Sherburn Merrill Smith (Wendell Public Library) Library History
With the tragic death of Wendell State Bank President Sherburn Merrill Smith in October 12, the Wendell Library was born. Smith’s mother Mrs. William Chester of New York, donated Smith’s books, many of them leather bound, to be used as the Sherburn Merrill Smith Memorial Library.
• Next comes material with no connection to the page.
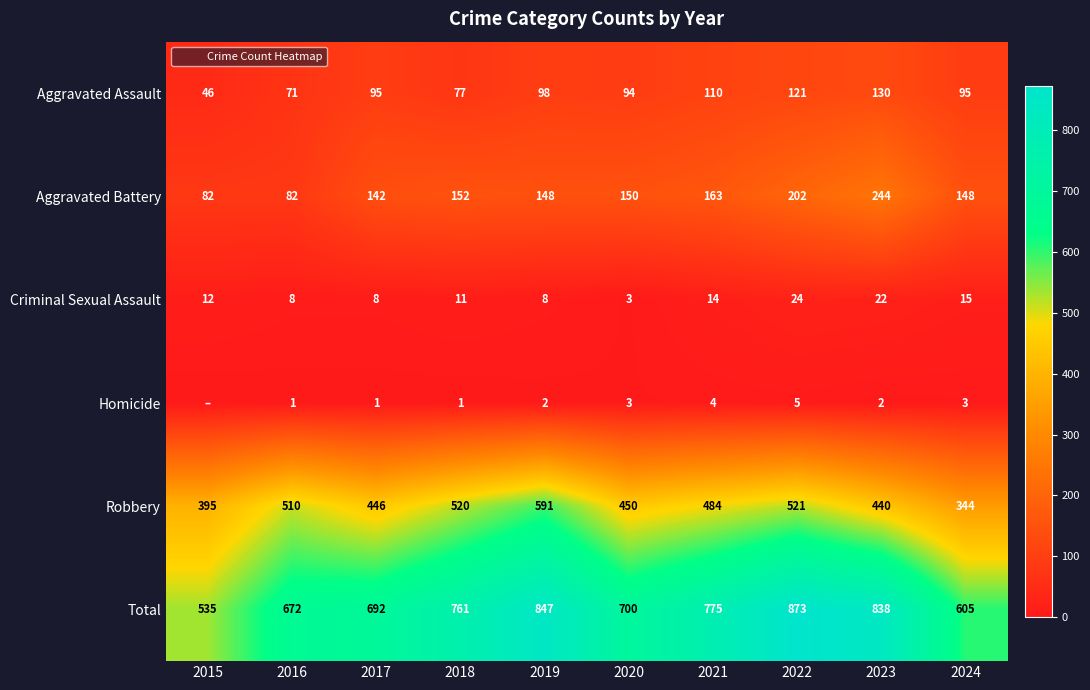

Rank the series at 2016 from lowest to highest value.

Homicide, Criminal Sexual Assault, Aggravated Assault, Aggravated Battery, Robbery, Total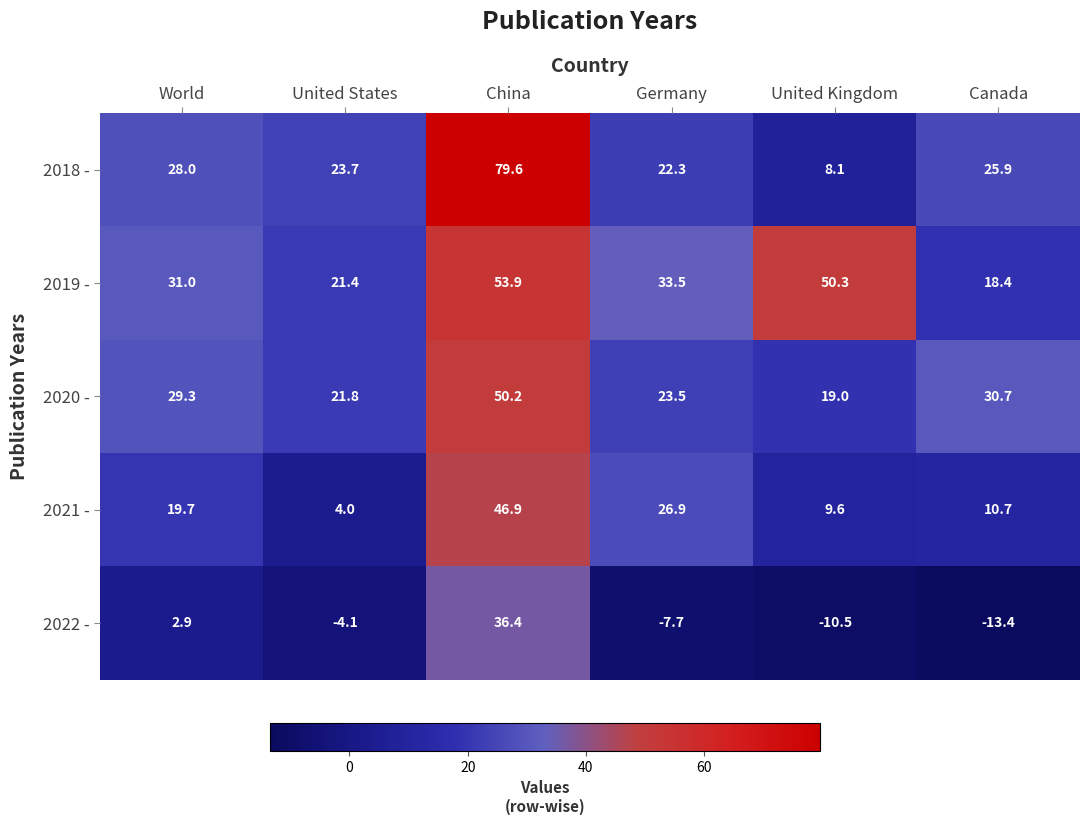

The 2021 - series shows 79.3 at China. True or false?

False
From the small core a library grew, housed first in a room at the bank. The first librarian was Mrs. Josephine Dillon, serving for $7.00 and then $12.00 per month. The library books were moved to the building that was the Post Office on Avenue A when Wendell State Bank merged with the First National Bank of Wendell. In 1918 it was moved to the Beaton Wendell Inn which the city acquired as a City Hall and in 1919 was move d to the new City Hall built on Main Street. Mrs. Dillon resigned as librarian in late 1919 and the Village Board appointed Bernice Boysen.
Boysen was able to raise a small amount of money through over-due book fines and in June of 1912 the Library Board decided to buy three new books. The books were loaned from a ‘pay-shelf’ where patrons paid a fee for the use of the books and funds were raised for additional book purchases.
Mrs. Nellie A Dyar (Hamilton) wife of Wendell pioneer Ben E. Dyar became Librarian in 1921 when the position was combined with that of Village Treasurer and bookkeeper for the Water Works Department. Nellie began all three positions on June 30 for a combined salary of $45.00 a month. The library shared the Water Works office. Through book rental fees and over-due book fines she was able to increase the number of books available to Wendell readers.
Nellie Dyar had also assumed the duties of Village Clerk before her resignation from public service August 10, 1945. Lillian M. Comstock was appointed Village Clerk, Librarian and bookkeeper for the Water Works Department later that month.
Wendell was incorporated as a second class city in February of 1946 paving the way for a 2 mil tax levy for the library. $450.00 a year in 1950 was the first public tax monies allotted to the library. With more funds available Lillian was able to add the library and gathered a good collection of Idaho History books. The library became truly a public one with no fees assessed for book rental.